Et sans doute exclusifs, aussi. Conclusion : les rares fois où ils se faisaient
choper, les body snatchers se ramassaient quelques coups de fouet, une amende ou dans
le pire des cas une expulsion loin du Royaume-Uni.
L'histoire de William Burke et William Hare, en Ecosse, est un des procès de body
snatchers les plus célèbres mais les deux hommes n'ont pas été condamnés pour
avoir vendu des cadavres à l'Université d'Édimbourg : ils ont été condamnés pour
meurtres. Par flemme de déterrer des corps, les deux complices avaient trouvé une
solution simple pour fluidifier la chaîne d'approvisionnement : étouffer les clientes de
leur propre auberge. L'anatomiste qui avait acheté les cadavres, Robert Knox, s'en
est tiré sans être inquiété le moins du monde sur le plan judiciaire, même s'il a dû
quitter la ville pour ne pas se faire écharper par les habitants d'Édimbourg.
Quand la justice est défaillante, les gens ont tendance à ne pas rester les bras croisés sans
rien faire. Au business du trafic de cadavres s'est donc rapidement opposé un autre
business, celui de la sécurité des cercueils et des cimetières.
L'horreur légitime que provoquait le phénomène a poussé pas mal de petits malins à
imaginer et à commercialiser des tas de trucs destinés à compliquer la vie des
resurrection men. Certain sont très classiques : des services de gardiennage, des
patrouilles privées payées pour faire le tour des cimetières et des églises, des dalles
funéraires et des cercueils renforcés ou en métal, des pièges, des trappes, des
caveaux verrouillés à triple tour pour les plus aisés, des grillages, etc. Un des trucs,
les plus frappants qu'on voit encore aujourd'hui dans certains cimetières d'Ecosse,
ce sont les mortsafes, des cages à cercueil qui ressemblent à des d'arceaux
métalliques, destinées à recouvrir une tombe fraîchement aménagée.
Certaines sociétés de pompes funèbres, elles, proposaient des sépultures bien plus
profondes que la normale : en 1933, pendant des travaux, on a ainsi retrouvé à
Londres la tombe d'un certain William Jenkins, enterré à 40 pieds de profondeur,
quelque chose comme douze mètres. Feu Monsieur Jenkins était très grand, plus de
deux mètres, et redoutait manifestement qu'un anatomiste curieux décide de lui
rendre une petite visite nocturne…
Les journaux de l'époque regorgent de toute une série de réclames ou d'annonces
pour ces innovations, parfois glauques : certaines sociétés spécialisées proposaient
de fixer fermement les dépouilles des défunts à leurs cercueils pour rendre le body
snatching plus compliqué. D'autres proposaient carrément ce qu'on appelle des
cemetery guns, des flingues de cimetières. Autrement dit des armes à feu chargées et
placées à l'intérieur des caveaux et pointées vers l'extérieur, prêtes à tirer si jamais
un visiteur mal intentionné tirait sur le mauvais fil…

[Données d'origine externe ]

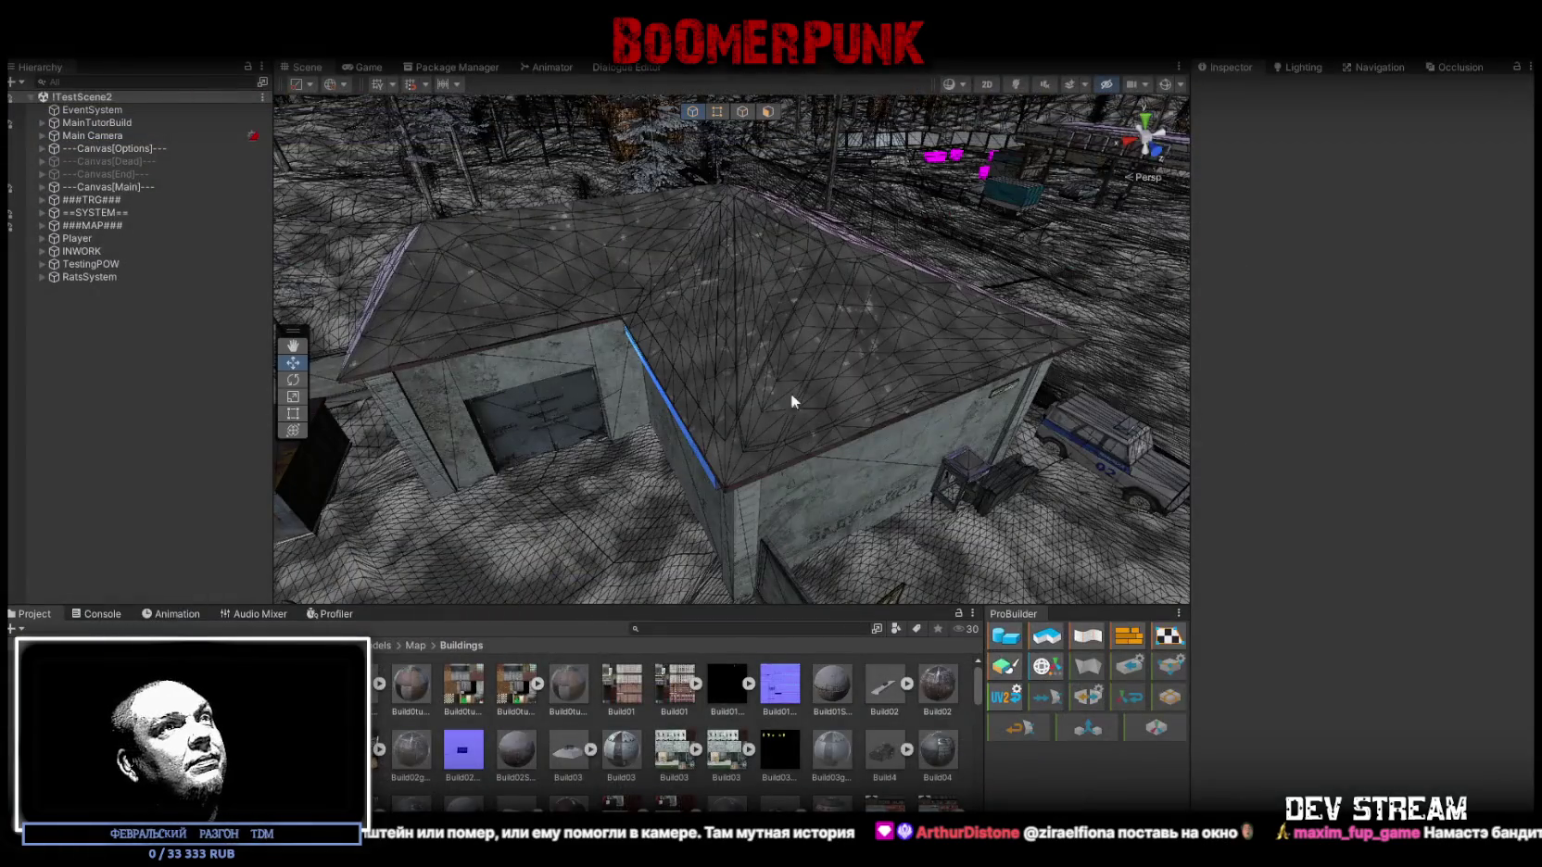
# - Fly from the garage roof past the trees and apartment blocks, then along the tree-lined road
pyautogui.moveTo(744, 362); pyautogui.dragTo(813, 294)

Évidemment, il n'a pas fallu attendre longtemps avant que des malheureux qui n'avaient
absolument rien fait de mal se fassent plomber par des machines défectueuses, ce qui a
débouché en 1827 sur l'interdiction de ce genre de dispositifs.
Mais ce qui a fini par avoir la peau des body snatchers, ce n'est pas cette collection de
gadgets macabres qui ne les ont pas franchement découragés. C'est la loi.
En 1832, face à la réprobation générale et à la multiplication de scandales de plus en
plus glauques, le Parlement britannique a sifflé la fin de la récréation après des
années d'une situation impossible, aux frontières de la légalité.
En autorisant les médecins à utiliser les dépouilles des pauvres dont le corps n'a pas
été réclamé par la famille ou l'entourage, l'Anatomy Act a littéralement tué le marché.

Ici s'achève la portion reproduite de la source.